Keyword arguments to pass to the learning rate scheduler.

References

set_optimizer(criterion, optimizer, params=None, **kwargs)

Set the optimizer object.

Set optimizer object with specified criterion as loss function and any kwargs as optional parameters.

Parameters:
criterionCallabletorch.nn.modules.loss

A loss function.

optimizertorch.optim.Optimizer

An optimizer algorithm.

paramsobject or iterable object

Layer of parameters to optimize or dicts defining parameter groups. If set to None then all parameters of model will be optimized. Default is None.

**kwargs

Keyword arguments of optimizer, cf PyTorch documentation [1].

Returns:
BaseNeuralNet

Self object model.

References

set_seed(seed_torch=None, seed_numpy=None)

Set seed for PyTorch and NumPy random number generator.

Parameters:
seed_torch, seed_numpybool or int, optional

If seed is an int \(0 < seed < 2^32\) set respectively PyTorch and NumPy seed with the number. Otherwise if is True then choose a random number, else doesn’t set seed.

train_on(X, y)

Trains the neural network model on a single batch.

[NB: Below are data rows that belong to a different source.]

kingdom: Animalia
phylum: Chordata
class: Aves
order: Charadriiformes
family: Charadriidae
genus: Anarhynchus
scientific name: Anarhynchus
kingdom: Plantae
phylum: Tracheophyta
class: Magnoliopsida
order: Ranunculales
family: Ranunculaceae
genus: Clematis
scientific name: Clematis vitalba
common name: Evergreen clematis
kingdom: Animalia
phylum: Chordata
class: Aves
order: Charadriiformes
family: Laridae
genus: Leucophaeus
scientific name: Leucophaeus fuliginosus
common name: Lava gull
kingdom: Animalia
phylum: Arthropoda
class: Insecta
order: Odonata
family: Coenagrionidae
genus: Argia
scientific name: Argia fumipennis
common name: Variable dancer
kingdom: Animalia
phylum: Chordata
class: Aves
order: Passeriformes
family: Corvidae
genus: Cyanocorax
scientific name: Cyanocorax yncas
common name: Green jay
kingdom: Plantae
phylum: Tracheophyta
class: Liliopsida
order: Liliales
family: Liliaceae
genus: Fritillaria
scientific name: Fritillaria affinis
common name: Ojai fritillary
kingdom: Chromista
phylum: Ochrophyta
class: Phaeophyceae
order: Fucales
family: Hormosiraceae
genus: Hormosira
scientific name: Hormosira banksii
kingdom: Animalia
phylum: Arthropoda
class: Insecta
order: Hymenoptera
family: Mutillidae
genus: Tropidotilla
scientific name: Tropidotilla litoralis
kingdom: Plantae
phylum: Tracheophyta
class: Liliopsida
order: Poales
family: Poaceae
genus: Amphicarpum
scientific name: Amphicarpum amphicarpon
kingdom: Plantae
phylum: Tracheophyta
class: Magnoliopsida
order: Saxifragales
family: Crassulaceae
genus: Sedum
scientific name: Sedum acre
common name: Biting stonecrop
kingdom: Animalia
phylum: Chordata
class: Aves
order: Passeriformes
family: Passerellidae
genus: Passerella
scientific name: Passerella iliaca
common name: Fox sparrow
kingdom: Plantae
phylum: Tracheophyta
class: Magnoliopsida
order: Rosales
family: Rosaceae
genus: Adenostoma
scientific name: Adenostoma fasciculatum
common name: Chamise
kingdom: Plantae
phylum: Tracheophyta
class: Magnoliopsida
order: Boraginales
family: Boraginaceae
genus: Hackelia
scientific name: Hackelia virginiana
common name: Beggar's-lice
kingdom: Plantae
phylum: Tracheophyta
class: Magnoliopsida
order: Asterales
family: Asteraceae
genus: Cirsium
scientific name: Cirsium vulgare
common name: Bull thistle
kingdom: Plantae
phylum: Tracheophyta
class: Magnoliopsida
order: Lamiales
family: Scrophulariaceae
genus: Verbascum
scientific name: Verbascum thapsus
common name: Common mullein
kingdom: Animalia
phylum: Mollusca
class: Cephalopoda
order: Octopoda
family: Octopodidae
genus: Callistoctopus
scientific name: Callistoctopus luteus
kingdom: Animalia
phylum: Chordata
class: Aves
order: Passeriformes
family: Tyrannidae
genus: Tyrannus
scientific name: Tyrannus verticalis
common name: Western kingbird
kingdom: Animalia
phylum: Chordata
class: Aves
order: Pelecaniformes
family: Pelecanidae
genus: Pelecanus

Runs one forward / backward / optimizer-step cycle on the batch (X, y). As a side effect, gradients of all parameters are zeroed before the forward pass and the optimizer state is advanced afterwards. If a learning-rate scheduler has been registered via set_lr_scheduler, its step is also called.

Parameters:
X, ytorch.Tensor

Respectively inputs and outputs to train model. Shapes must match what self.forward expects (see the class-level “Public API contract” section).

Returns:
torch.Tensor

The loss tensor produced by self.criterion(self(X), y), with gradient already consumed by loss.backward().

Raises:
AttributeError

If set_optimizer has not been called yet.